There’s the self-absorbed, butterfly-themed villain The Monarch and his Jackie Onassis-channeling 2nd-in-command/romantic interest, Dr. Girlfriend; the New Wave music enthusiast Albino and his hydrocephalic best friend, who met competing in illegal underground Quizboy competitions; the secret intelligence officer who bears a striking similarity to Hunter S. Thompson; the family of industrialists who illustrate just how messed up the Fantastic Four might have turned out; Phantom Limb, a villain with invisible appendages who vies for control of the organized villainy union, the Guild of Calamitous Intent, currently controlled by (who else) David Bowie. Actually, there’s a lot of David Bowie.

It’s the kind of show where no thread is ever dropped, where jokes and characters mentioned once in the first season suddenly become major plot points in the fourth. And it’s the rare comedy where characters actually grow, change, and develop over time—and the more you watch, the more you learn about characters’ histories and just why everyone is as messed up as they are. It can seem impenetrable, but the rewards for attentive viewing are considerable.

Few TV showrunners have as much control over their final product as Hammer and Publick, and that control surely has much do with the utterly singular voice and perspective of the series. Unfortunately, the amount of work involved has also meant long delays between seasons: It’s been nearly two and half years since the finale of Season 4 aired. (There have been two specials in the meantime.) And for much of that time, the show was unavailable on any streaming services.
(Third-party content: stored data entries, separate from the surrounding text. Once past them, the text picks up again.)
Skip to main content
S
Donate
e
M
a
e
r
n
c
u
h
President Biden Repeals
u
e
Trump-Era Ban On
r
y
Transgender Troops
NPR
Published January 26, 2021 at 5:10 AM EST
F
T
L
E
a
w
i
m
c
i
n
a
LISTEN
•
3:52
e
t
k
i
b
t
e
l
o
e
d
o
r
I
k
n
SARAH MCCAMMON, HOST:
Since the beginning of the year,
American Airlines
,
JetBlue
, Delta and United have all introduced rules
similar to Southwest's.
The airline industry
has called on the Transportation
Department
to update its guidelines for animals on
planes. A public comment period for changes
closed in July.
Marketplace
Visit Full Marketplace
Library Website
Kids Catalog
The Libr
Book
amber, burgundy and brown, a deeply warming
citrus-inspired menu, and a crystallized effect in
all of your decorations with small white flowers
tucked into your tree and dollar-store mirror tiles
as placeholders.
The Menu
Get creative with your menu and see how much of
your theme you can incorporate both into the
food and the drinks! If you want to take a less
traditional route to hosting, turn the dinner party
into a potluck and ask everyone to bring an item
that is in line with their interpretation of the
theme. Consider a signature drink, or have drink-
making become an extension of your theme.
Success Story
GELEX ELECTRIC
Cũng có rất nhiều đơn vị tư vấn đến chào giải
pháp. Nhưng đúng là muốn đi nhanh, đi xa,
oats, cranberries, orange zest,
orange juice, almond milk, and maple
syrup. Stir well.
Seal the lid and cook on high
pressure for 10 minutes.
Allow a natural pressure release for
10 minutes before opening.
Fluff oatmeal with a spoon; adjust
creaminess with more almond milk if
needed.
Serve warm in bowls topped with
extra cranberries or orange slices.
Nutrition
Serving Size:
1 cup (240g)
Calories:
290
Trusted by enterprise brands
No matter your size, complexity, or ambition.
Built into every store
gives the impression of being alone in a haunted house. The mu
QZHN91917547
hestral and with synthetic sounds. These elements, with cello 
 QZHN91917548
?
But now is the perfect time to jump in. You can finally binge through the first season via Netflix. If you’re skeptical, I’d recommend starting at episode 6, “Ghosts of the Sargasso,” an episode featuring a hilarious parody of Scooby-Doo style rubber-masked Ghost Pirates; Brock Samson executing one of the most delightfully foul hands-free combat techniques I’ve ever seen; and the excellently meta Bowie-riffing cold open linked above. If that piques your interest, Hammer and Publick recently released an epic 8-minute summary of the first four seasons, which should give you enough background to start watching this Sunday.

It’s true, the specificity of Hammer and Publick’s vision and references can become overwhelming. But for every extended joke comparing Hanna-Barbera characters to famous misanthropes of the ’60s and ’70s there’s a great Star Wars joke pitched right into the pop-culture strike zone, giving the show a kind of something-for-every-nerd appeal. Give it a chance. It just might be your new favorite show.

* Correction, June 3: This post originally misspelled the first name of fictional character Jonny Quest. There is no ‘h.’